A closer look at the FORTRAN implementation reveals that to a large extent a tricky hand optimizations of the stencil operation is mainly responsible for its superiour runtime performance. Symmetry properties in the definitions of the 4 different stencils used in relaxation operations are exploited not only within single iterations, but computations are also shared across iterations. Whereas a 27-point stencil, as used in the benchmark, in general, incurs 27 multiplications and 26 additions per iteration, the number of multiplications may be reduced to only 4 by taking into account that actually just 4 different weights occur in the stencil definition. This is realized by both FORTRAN and SAC. However, the FORTRAN code additionally stores results of computations shared among different iterations due to such symmetries in auxiliary buffers and, thus, reduces the number of additions to values between 12 and 20 depending on the concrete stencil.
This explains why in previous performance evaluations on this benchmark, SAC has been reported to outperform FORTRAN-77 by about 10%. Whereas preceding investigations were based on version 1.0 of the NAS benchmark suite, the experiments described here involve the most recent version 2.3, which comes with significantly improved reference implementations.
The figure above shows the runtime performance of SAC code implicitly compiled for multithreaded execution. Relative to sequential execution, speedups of up to 4.8 and up to 7.6 are achieved for size classes W and A, respectively. In fact, size class A is the smallest one intended for benchmarking, whereas size class W is specifically designed for program development on uniprocessor PCs and workstations.
The main scalability limitation arises from the repeated reduction of the grid size during the V-cycle. Whereas multithreaded execution pays for relatively large grids on the top end of the V-cycle, runtime overhead increasingly reduces its benefit for smaller grids on the bottom. Below a threshold grid size, all operations are actually performed sequentially to avoid excessive overhead. This sequential kernel of the NAS-MG benchmark limits its scalability, but its actual impact on performance decreases with growing initial grid size. Therefore, considerably higher speedups are achieved for size class A than for size class W.

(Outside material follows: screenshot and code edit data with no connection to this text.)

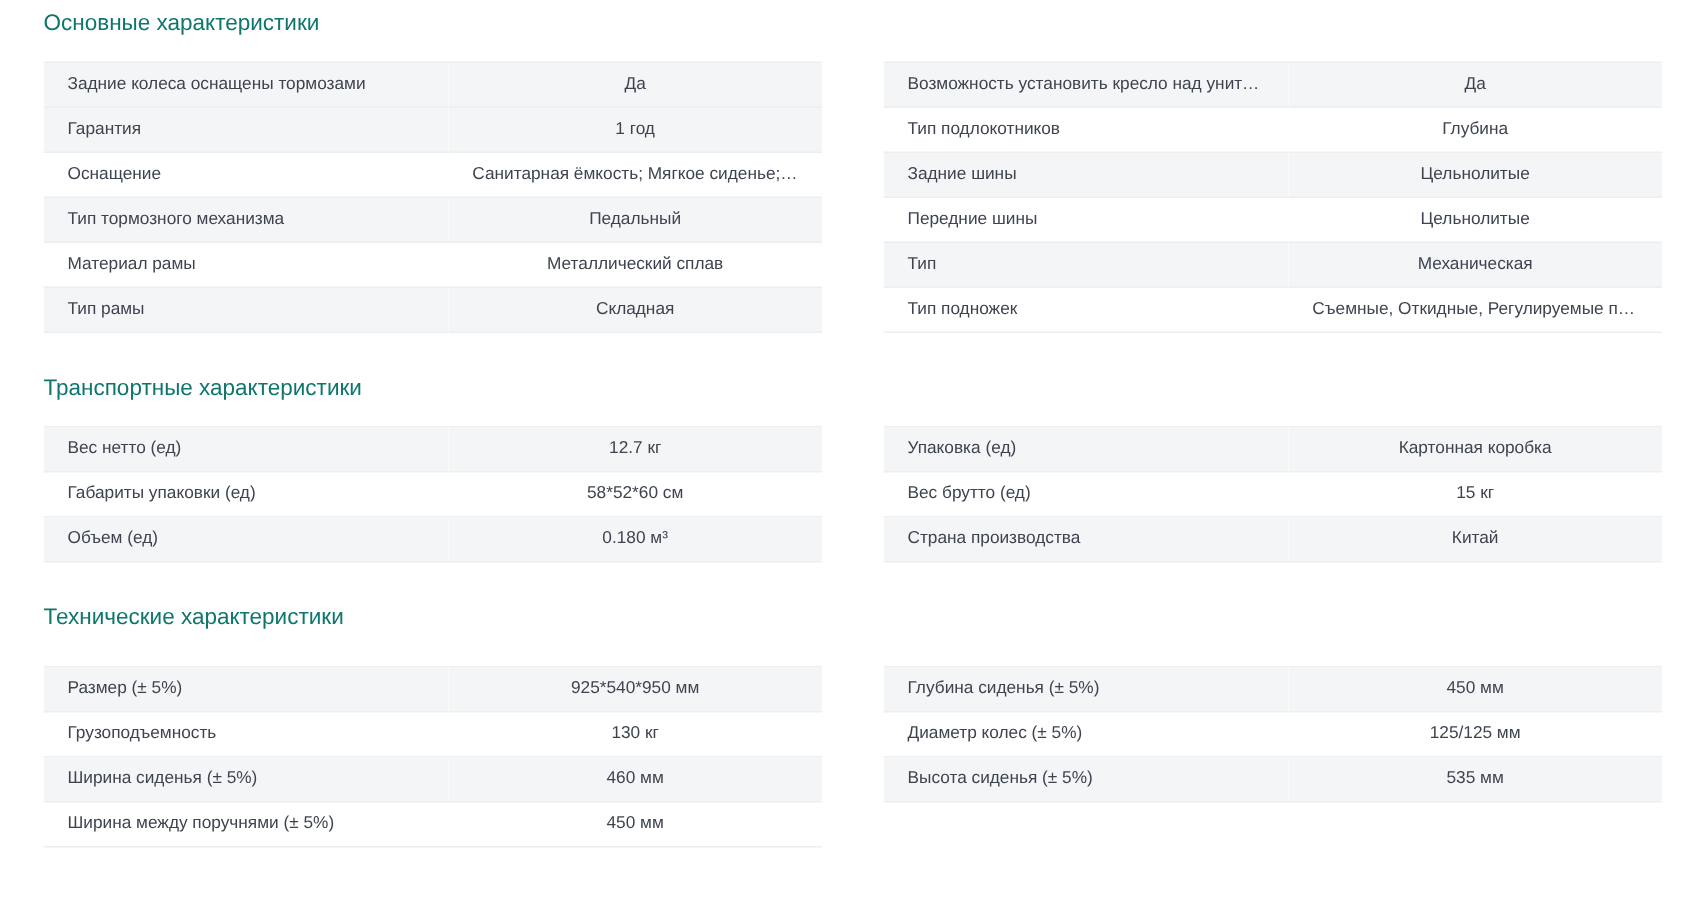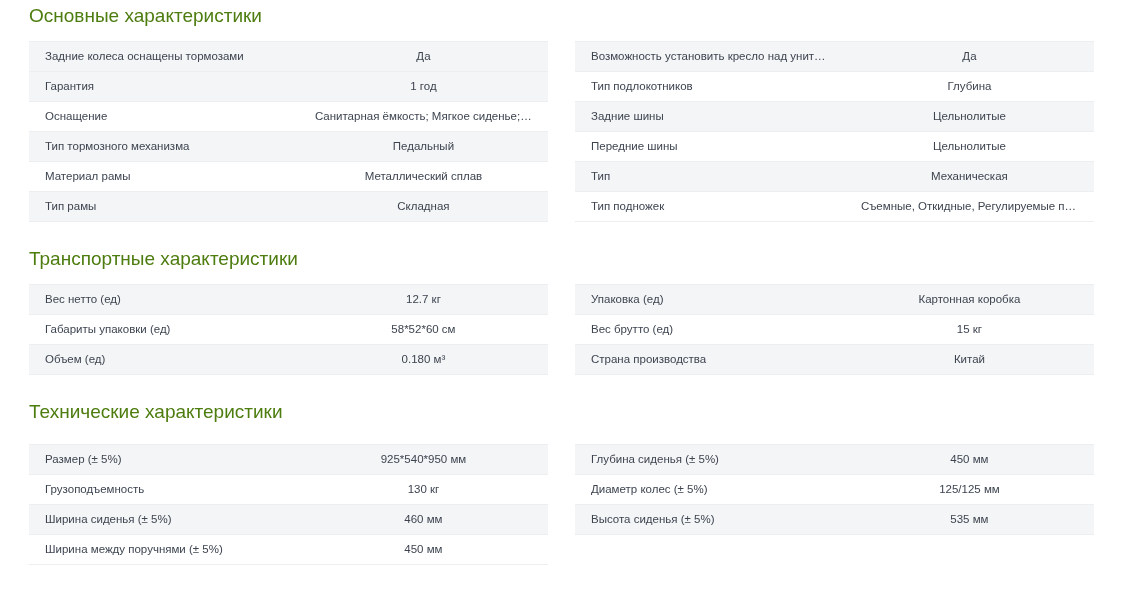--- a/index.html
+++ b/index.html
@@ -19,34 +19,34 @@
   .page {
     position: relative;
     width: 1123px;
     height: 607px;
     padding: 0;
   }
   .section {
     position: relative;
   }
   .section-title {
-    font-size: 19px;
+    font-size: 15px;
     font-weight: 400;
-    color: #4d7c0f;
+    color: #0f766e;
     line-height: 20px;
     margin: 0;
     padding: 0 0 0 29px;
   }
   .cols {
     display: flex;
     flex-direction: row;
     align-items: flex-start;
     padding-left: 29px;
     padding-right: 27px;
-    gap: 27px;
+    gap: 41px;
   }
   .col {
     width: 519px;
     flex: 0 0 519px;
   }
   table.spec-table {
     width: 519px;
     border-collapse: collapse;
     table-layout: fixed;
     font-size: 11.5px;

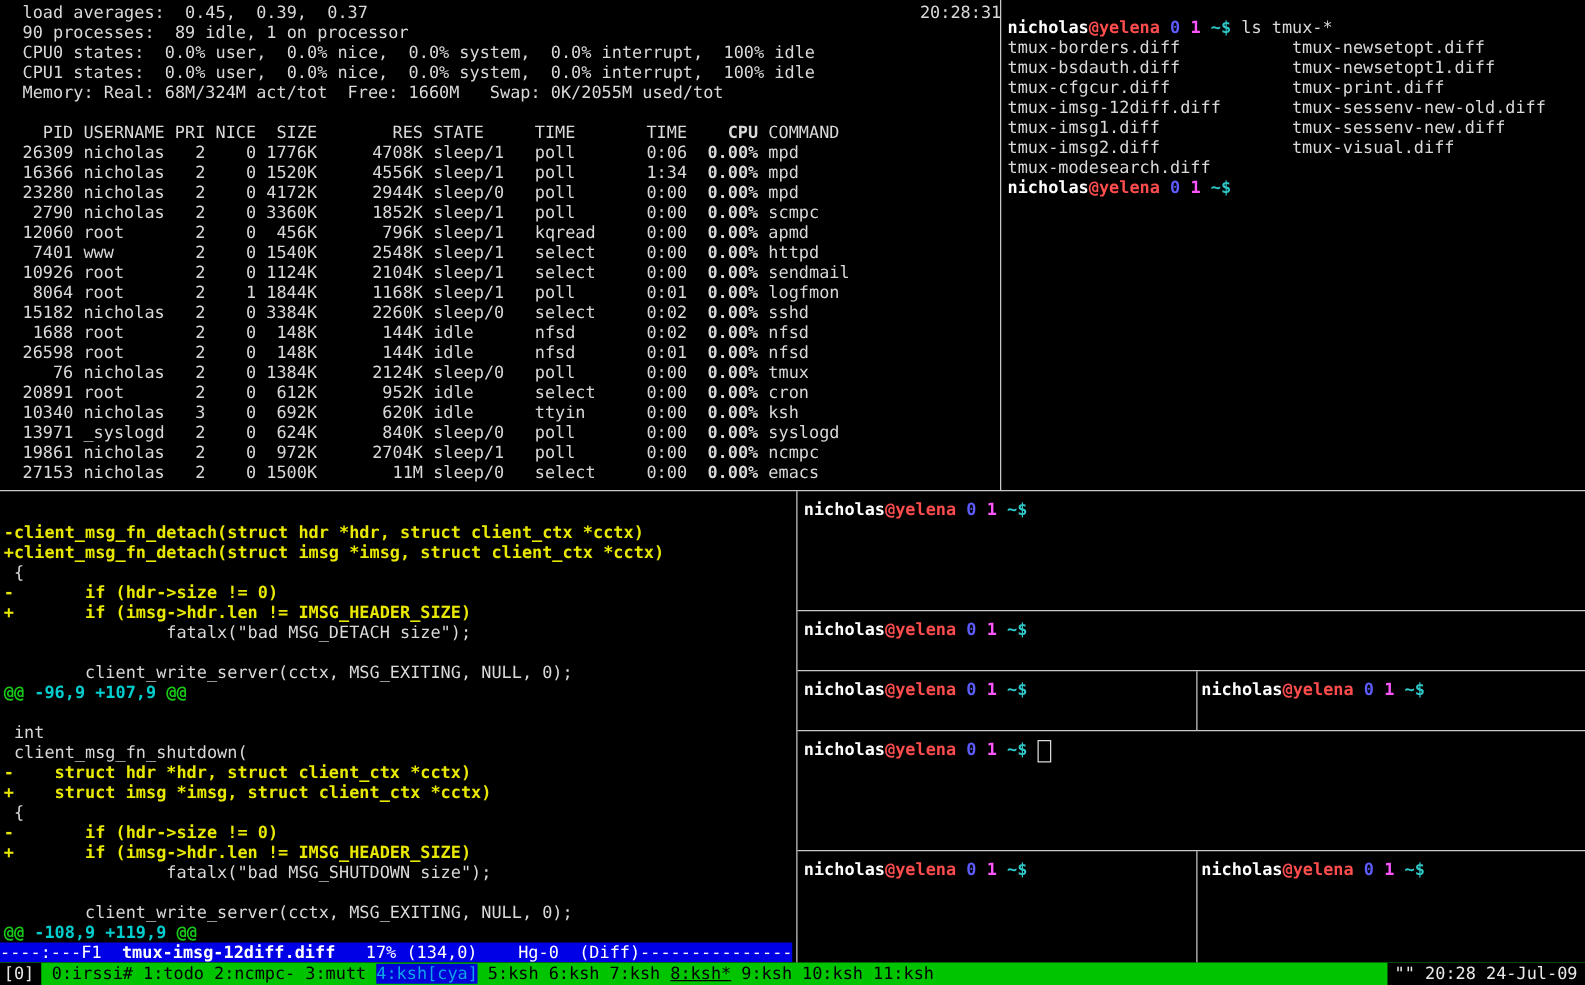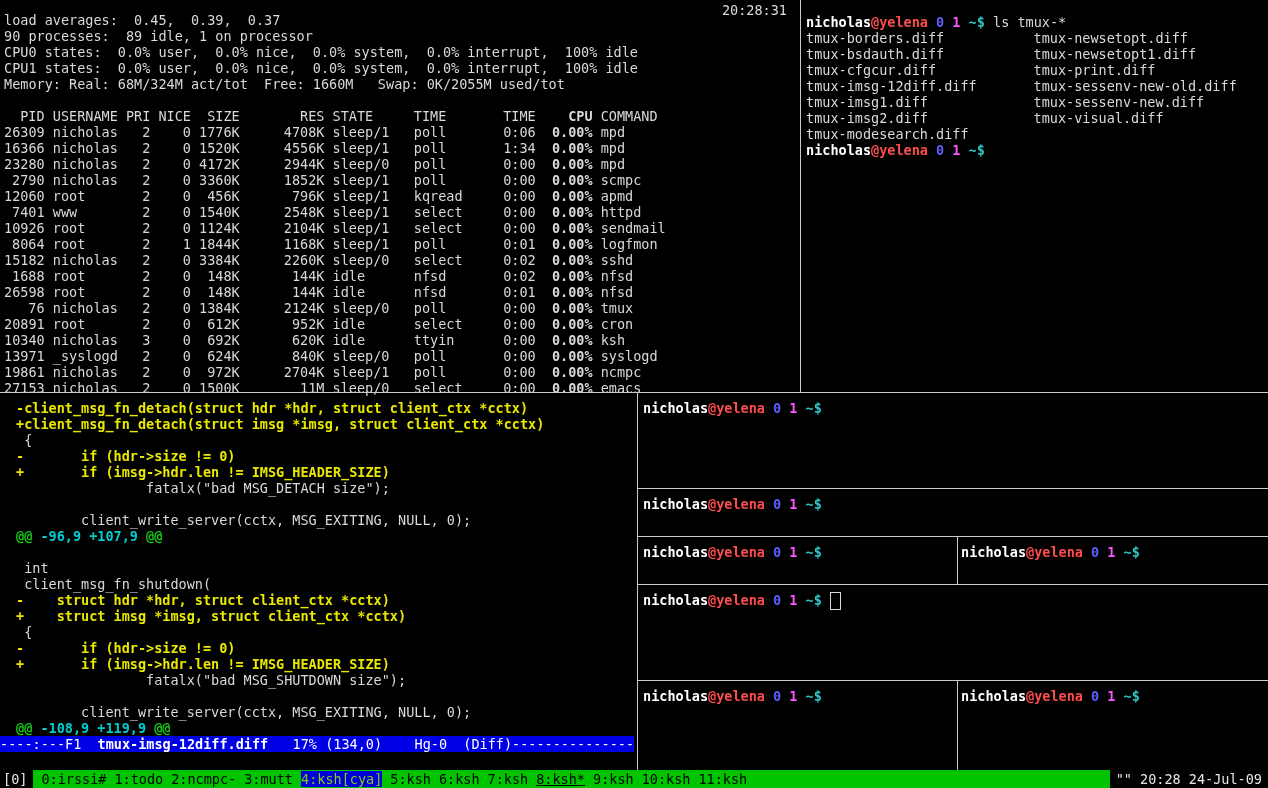--- a/index.html
+++ b/index.html
@@ -28,45 +28,45 @@
   .p-user{color:#ffffff;font-weight:bold;}
   .p-at{color:#ff4d4d;font-weight:bold;}
   .p-host{color:#ff4d4d;font-weight:bold;}
   .p-n1{color:#5c5cff;font-weight:bold;}
   .p-n2{color:#ff55ff;font-weight:bold;}
   .p-sig{color:#2fc7c7;font-weight:bold;}
   .p-cmd{color:#d9d9d9;}
   .fcol{display:inline-block;width:28ch;vertical-align:top;}
 
   
-  .ebody{padding:7px 0 0 16px;}
+  .ebody{padding:7px 0 0 3px;margin-top:18px;}
   .e-chg{color:#e8e800;font-weight:bold;}
   .h-at{color:#18c918;font-weight:bold;}
   .h-range{color:#00cdcd;font-weight:bold;}
   .modeline{height:16px;background:#0000e6;color:#ffffff;white-space:pre;overflow:hidden;}
   .ml-buffer{font-weight:bold;}
   .minibuffer{height:16px;background:#000;}
   .cursor{display:inline-block;width:9px;height:16px;border:1px solid #d9d9d9;margin-left:1ch;vertical-align:top;}
 
   
   .statusbar{position:absolute;left:0;top:770px;width:1268px;height:18px;background:#00c400;color:#000;
     display:flex;align-items:center;white-space:pre;overflow:hidden;}
   .sb-session{background:#000;color:#e8e8e8;height:18px;display:flex;align-items:center;padding:0 6px 0 3px;}
   .sb-win{margin-left:8px;}
-  .sb-alert{background:#0000d8;color:#84cc16;}
+  .sb-alert{background:#0000d8;color:#0ea5e9;}
   .sb-current{text-decoration:underline;}
   .sb-spacer{flex:1;}
   .sb-right{background:#000;color:#e8e8e8;height:18px;display:flex;align-items:center;padding:0 6px;}
 </style>
 </head>
 <body>
 
 <div class="screen">
 
-  <section class="pane" style="left:0;top:0;width:797px;height:392px;padding:12px 0 0 4px;">
+  <section class="pane" style="left:14px;top:0;width:797px;height:392px;padding:2px 0 0 4px;">
     <div class="line"><span>load averages:  0.45,  0.39,  0.37</span></div>
     <div class="line">90 processes:  89 idle, 1 on processor</div>
     <div class="line">CPU0 states:  0.0% user,  0.0% nice,  0.0% system,  0.0% interrupt,  100% idle</div>
     <div class="line">CPU1 states:  0.0% user,  0.0% nice,  0.0% system,  0.0% interrupt,  100% idle</div>
     <div class="line">Memory: Real: 68M/324M act/tot  Free: 1660M   Swap: 0K/2055M used/tot</div>
     <div class="line"></div>
     <div class="line thead"><span>PID</span><span>USERNAME</span><span>PRI</span><span>NICE</span><span>SIZE</span><span>RES</span><span>STATE</span><span>TIME</span><span>TIME</span><span>CPU</span><span>COMMAND</span></div>
     <div class="line trow"><span>26309</span><span>nicholas</span><span>2</span><span>0</span><span>1776K</span><span>4708K</span><span>sleep/1</span><span>poll</span><span>0:06</span><span>0.00%</span><span>mpd</span></div>
     <div class="line trow"><span>16366</span><span>nicholas</span><span>2</span><span>0</span><span>1520K</span><span>4556K</span><span>sleep/1</span><span>poll</span><span>1:34</span><span>0.00%</span><span>mpd</span></div>
     <div class="line trow"><span>23280</span><span>nicholas</span><span>2</span><span>0</span><span>4172K</span><span>2944K</span><span>sleep/0</span><span>poll</span><span>0:00</span><span>0.00%</span><span>mpd</span></div>

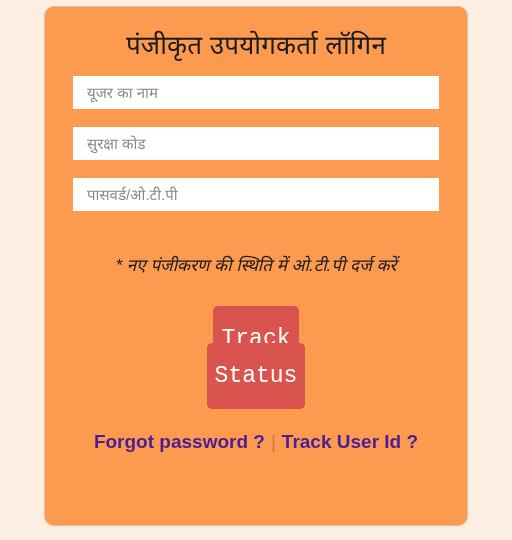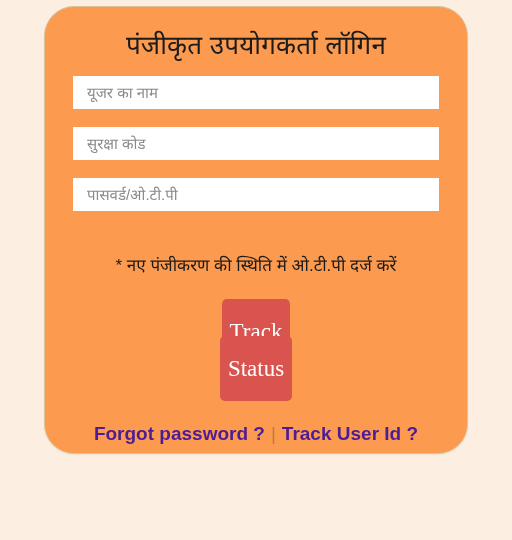--- a/index.html
+++ b/index.html
@@ -16,24 +16,24 @@
     overflow: hidden;
     position: relative;
   }
 
   
   .login-panel {
     position: absolute;
     left: 44px;
     top: 6px;
     width: 424px;
-    height: 448px;
+    height: 520px;
     background: #FC9A4F;
     border: 1px solid #DBC49A;
-    border-radius: 30px;
+    border-radius: 10px;
     box-shadow: 0 1px 2px rgba(0,0,0,0.05);
     padding: 0;
   }
 
   
   .panel-title {
     text-align: center;
     font-size: 26px;
     font-weight: 400;
     color: #1B1B1B;
@@ -131,43 +131,44 @@
                 0 1px 2px rgba(0,0,0,0.3);
     text-shadow: 0 1px 1px rgba(0,0,0,0.18);
     line-height: 1;
   }
 
   
   .note-text {
     text-align: center;
     font-size: 17px;
     color: #1B1B1B;
-    margin: 4px;
+    margin: 12px;
     padding: 26px 16px 0 16px;
     line-height: 1.3;
+    font-style: italic;
   }
 
   
   .action-row {
     display: flex;
     justify-content: center;
     align-items: flex-start;
     gap: 72px;
     padding: 32px 0 0 0;
   }
   .action-button {
     display: inline;
     font-size: 23px;
     line-height: 1.62;
     color: #FFFFFF;
     text-align: left;
     padding: 20px 8px;
     cursor: pointer;
     border: none;
-    font-family: Liberation Serif, serif;
+    font-family: Liberation Mono, monospace;
     -webkit-box-decoration-break: clone;
     box-decoration-break: clone;
     border-radius: 5px;
   }
   .action-cell { width: 120px; text-align: center; }
   .action-cell.wide { width: 150px; }
   .btn-track { background: #D9534F; }
   .btn-cert  { background: #337AB7; }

Although, this problem is algorithm-inherent rather than implementation-specific, its impact on runtime performance is actually increased by dynamic memory management, as employed by SAC. Since the absolute overhead incurred by it is invariant against grid sizes involved, it is negligible for large grids but shows a growing performance impact with decreasing grid size. As a consequence, the sequential kernel of NAS-MG, where operations are performed on very small grids, is considerably more expensive with dynamic memory management in SAC than it is with a static memory layout in a low-level FORTRAN-77 implementation.
To investigate the effect of the SAC-specific memory manager, on the runtime performance of this benchmark, the experiment is repeated with private heap management disabled. Its outcome is shown above. Whereas single processor performance is hardly affected by the choice of the memory allocator, it has a significant impact on scalability. Maximal speedups relative to sequential execution drop from 4.82 to 3.55 for class W and from 7.63 to only 4.63 for class A.
However, the performance degradation may not be attributed to scalability limitations in the design of the SOLARIS standard allocator. In fact, all memory allocations and de-allocations in compiled code are performed in single-threaded execution mode. It is merely their general performance, which increases the time spent in sequential operations on small grids at the bottom of the V-cycle.